### WHAT IS NEEDED
Output exactly the lines below, starting with the line that has "- [Downloads for v1.6.1](#downloads-for-v161)" and going on through the line that has "Activation has way", both included, and no other lines.

### GIVEN RECORDS
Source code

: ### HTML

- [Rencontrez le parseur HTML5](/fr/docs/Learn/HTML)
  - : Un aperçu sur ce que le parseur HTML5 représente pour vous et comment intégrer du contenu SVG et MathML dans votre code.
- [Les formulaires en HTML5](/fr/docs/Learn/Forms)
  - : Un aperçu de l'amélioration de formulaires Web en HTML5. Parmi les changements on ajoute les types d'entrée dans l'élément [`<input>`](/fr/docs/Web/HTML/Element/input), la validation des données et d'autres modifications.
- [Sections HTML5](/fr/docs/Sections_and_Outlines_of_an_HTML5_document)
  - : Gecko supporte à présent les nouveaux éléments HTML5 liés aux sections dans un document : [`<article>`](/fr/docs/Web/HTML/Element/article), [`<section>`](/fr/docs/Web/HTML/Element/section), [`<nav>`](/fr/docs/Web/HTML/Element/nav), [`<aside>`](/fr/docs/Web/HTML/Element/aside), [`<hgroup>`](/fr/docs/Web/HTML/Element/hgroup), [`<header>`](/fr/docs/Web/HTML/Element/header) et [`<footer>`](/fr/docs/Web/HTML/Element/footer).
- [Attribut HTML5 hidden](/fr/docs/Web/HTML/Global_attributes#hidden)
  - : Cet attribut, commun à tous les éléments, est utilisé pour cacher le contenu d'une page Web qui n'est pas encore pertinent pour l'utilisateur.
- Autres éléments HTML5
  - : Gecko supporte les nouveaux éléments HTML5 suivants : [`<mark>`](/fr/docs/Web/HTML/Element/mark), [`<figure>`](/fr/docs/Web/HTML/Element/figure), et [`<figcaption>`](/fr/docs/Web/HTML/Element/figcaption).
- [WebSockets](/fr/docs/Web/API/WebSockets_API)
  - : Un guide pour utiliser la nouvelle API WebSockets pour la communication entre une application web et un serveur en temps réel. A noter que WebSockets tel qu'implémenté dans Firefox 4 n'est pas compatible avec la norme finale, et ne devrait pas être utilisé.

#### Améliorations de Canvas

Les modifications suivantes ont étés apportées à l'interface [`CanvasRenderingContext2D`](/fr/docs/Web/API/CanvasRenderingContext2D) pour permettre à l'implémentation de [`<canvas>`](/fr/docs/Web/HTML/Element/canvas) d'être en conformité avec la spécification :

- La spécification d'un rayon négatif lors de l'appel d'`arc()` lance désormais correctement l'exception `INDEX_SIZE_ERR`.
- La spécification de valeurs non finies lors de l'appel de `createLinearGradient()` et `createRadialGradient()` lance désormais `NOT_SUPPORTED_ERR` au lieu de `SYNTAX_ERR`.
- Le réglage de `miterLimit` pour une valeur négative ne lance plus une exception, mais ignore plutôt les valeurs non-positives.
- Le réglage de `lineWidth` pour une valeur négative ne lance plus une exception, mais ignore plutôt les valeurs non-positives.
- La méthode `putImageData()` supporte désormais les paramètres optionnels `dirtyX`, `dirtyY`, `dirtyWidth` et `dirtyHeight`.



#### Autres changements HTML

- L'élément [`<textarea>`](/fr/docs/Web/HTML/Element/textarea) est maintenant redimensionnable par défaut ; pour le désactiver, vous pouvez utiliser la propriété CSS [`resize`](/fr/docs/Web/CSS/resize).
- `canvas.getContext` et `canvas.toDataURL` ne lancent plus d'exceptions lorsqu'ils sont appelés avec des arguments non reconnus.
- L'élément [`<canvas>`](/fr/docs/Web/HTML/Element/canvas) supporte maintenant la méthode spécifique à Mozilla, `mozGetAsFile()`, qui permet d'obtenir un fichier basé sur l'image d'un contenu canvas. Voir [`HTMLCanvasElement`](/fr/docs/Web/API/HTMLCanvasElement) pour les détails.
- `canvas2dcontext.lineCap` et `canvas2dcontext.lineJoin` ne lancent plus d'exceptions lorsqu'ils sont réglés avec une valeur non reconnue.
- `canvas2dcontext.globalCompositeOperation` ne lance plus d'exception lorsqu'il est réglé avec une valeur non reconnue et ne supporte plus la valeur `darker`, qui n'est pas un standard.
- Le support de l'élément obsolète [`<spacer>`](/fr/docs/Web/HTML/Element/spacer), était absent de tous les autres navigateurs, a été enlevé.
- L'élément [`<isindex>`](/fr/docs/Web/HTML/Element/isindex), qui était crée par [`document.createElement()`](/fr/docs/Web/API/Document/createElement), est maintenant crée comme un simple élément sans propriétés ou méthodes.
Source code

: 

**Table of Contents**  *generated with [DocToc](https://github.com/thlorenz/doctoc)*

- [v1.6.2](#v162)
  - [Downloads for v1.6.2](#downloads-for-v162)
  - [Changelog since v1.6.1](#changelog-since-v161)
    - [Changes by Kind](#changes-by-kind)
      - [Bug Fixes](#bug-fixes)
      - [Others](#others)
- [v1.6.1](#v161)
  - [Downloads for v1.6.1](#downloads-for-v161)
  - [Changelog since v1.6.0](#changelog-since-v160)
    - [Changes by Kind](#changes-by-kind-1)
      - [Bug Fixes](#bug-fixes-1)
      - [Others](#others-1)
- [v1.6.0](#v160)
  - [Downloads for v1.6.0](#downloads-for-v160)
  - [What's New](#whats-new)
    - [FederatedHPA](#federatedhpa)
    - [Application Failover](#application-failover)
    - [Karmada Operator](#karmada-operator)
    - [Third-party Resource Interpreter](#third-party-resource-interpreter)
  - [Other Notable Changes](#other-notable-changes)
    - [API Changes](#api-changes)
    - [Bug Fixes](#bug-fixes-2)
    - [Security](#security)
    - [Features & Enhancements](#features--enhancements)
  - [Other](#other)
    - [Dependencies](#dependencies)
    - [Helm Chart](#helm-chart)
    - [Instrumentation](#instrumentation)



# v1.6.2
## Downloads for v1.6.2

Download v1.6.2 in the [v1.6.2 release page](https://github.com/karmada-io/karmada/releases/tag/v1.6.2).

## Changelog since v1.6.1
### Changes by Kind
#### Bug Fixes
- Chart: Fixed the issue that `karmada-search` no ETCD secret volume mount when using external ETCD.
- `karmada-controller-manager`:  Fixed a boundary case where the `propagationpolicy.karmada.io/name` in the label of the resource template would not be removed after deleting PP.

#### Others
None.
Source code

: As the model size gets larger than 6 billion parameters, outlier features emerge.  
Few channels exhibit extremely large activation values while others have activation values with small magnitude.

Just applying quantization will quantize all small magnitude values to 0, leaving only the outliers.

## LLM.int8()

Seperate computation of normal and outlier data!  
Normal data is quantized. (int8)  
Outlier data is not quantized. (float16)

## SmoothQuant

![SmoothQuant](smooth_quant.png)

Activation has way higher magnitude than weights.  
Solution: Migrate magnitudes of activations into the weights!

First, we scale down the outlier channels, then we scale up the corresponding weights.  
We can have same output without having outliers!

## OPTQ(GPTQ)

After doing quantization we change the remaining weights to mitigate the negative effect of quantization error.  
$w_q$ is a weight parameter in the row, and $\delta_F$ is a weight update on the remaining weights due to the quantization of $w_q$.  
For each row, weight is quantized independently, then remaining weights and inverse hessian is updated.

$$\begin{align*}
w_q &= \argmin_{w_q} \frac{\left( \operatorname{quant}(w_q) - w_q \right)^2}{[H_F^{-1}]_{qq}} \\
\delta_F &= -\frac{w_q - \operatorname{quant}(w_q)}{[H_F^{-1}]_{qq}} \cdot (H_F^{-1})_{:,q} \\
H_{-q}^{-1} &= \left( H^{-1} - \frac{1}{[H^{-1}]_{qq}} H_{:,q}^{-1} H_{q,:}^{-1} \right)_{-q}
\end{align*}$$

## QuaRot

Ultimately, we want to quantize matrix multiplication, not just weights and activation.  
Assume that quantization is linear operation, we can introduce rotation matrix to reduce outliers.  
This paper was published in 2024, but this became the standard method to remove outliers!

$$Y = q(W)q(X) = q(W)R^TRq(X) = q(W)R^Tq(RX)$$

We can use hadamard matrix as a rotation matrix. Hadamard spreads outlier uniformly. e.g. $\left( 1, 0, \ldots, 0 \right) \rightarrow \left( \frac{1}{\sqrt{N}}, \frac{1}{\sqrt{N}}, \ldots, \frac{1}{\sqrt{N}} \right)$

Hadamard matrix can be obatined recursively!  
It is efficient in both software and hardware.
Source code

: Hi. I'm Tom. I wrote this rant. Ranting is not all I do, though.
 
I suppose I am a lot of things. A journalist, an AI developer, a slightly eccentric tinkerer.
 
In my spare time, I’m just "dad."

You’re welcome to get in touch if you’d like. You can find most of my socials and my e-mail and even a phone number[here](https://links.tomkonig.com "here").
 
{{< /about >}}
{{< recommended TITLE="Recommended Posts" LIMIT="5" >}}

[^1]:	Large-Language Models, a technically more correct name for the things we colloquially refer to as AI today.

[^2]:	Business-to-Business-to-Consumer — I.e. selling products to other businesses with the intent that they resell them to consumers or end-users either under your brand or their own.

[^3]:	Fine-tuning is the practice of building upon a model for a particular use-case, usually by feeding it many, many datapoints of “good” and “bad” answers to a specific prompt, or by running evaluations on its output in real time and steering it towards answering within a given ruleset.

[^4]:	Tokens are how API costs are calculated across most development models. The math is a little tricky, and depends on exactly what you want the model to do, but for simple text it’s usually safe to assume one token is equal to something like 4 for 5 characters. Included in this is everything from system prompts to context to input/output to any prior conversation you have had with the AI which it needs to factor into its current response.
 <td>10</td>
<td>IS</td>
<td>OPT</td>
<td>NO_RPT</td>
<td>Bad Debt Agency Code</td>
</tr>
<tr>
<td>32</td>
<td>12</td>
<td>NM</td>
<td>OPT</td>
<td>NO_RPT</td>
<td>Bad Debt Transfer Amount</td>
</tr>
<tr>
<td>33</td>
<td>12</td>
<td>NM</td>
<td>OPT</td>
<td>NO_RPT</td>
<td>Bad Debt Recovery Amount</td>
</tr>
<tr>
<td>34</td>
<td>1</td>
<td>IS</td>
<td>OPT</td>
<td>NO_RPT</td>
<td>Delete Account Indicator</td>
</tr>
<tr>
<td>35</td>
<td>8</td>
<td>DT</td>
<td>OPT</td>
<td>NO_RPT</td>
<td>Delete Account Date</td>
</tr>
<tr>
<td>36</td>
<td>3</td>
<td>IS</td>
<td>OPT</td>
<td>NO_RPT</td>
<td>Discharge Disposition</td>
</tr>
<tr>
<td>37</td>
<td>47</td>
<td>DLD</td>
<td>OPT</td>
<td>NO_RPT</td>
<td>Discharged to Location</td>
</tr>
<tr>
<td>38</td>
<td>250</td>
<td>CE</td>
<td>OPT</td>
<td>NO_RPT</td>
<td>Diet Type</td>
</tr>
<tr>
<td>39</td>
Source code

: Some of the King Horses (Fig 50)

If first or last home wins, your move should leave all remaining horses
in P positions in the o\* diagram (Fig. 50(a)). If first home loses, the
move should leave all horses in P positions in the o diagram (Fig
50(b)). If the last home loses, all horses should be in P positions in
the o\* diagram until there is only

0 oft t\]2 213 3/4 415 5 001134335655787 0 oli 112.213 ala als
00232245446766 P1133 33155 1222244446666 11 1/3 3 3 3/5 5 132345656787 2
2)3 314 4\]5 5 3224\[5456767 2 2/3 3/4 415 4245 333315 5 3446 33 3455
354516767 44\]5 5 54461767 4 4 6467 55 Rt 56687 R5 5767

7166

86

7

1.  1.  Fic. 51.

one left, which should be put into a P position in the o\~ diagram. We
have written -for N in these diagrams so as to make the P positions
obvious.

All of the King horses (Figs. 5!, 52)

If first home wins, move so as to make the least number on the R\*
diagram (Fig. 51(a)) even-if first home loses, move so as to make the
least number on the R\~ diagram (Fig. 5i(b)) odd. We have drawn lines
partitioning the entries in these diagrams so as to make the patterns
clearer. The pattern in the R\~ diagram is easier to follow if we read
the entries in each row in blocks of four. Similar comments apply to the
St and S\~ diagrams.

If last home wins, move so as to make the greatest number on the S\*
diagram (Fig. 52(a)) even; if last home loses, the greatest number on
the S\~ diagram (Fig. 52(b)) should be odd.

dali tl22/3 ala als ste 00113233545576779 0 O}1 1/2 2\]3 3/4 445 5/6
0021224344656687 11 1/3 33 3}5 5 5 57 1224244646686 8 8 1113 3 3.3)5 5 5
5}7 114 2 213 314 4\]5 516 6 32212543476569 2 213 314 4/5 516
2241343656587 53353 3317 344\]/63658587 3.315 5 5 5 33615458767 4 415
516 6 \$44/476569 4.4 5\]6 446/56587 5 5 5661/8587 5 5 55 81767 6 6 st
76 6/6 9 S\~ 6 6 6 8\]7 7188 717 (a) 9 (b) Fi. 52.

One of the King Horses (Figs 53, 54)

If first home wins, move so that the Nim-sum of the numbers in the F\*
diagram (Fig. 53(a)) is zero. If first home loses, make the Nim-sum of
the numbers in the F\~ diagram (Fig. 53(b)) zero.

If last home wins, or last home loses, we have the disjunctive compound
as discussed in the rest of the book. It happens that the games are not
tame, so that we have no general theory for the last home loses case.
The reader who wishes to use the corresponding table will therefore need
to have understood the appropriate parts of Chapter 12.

### EXERCISE OUTPUT
  - [Downloads for v1.6.1](#downloads-for-v161)
  - [Changelog since v1.6.0](#changelog-since-v160)
    - [Changes by Kind](#changes-by-kind-1)
      - [Bug Fixes](#bug-fixes-1)
      - [Others](#others-1)
- [v1.6.0](#v160)
  - [Downloads for v1.6.0](#downloads-for-v160)
  - [What's New](#whats-new)
    - [FederatedHPA](#federatedhpa)
    - [Application Failover](#application-failover)
    - [Karmada Operator](#karmada-operator)
    - [Third-party Resource Interpreter](#third-party-resource-interpreter)
  - [Other Notable Changes](#other-notable-changes)
    - [API Changes](#api-changes)
    - [Bug Fixes](#bug-fixes-2)
    - [Security](#security)
    - [Features & Enhancements](#features--enhancements)
  - [Other](#other)
    - [Dependencies](#dependencies)
    - [Helm Chart](#helm-chart)
    - [Instrumentation](#instrumentation)



# v1.6.2
## Downloads for v1.6.2

Download v1.6.2 in the [v1.6.2 release page](https://github.com/karmada-io/karmada/releases/tag/v1.6.2).

## Changelog since v1.6.1
### Changes by Kind
#### Bug Fixes
- Chart: Fixed the issue that `karmada-search` no ETCD secret volume mount when using external ETCD.
- `karmada-controller-manager`:  Fixed a boundary case where the `propagationpolicy.karmada.io/name` in the label of the resource template would not be removed after deleting PP.

#### Others
None.
Source code

: As the model size gets larger than 6 billion parameters, outlier features emerge.  
Few channels exhibit extremely large activation values while others have activation values with small magnitude.

Just applying quantization will quantize all small magnitude values to 0, leaving only the outliers.

## LLM.int8()

Seperate computation of normal and outlier data!  
Normal data is quantized. (int8)  
Outlier data is not quantized. (float16)

## SmoothQuant

![SmoothQuant](smooth_quant.png)

Activation has way higher magnitude than weights.  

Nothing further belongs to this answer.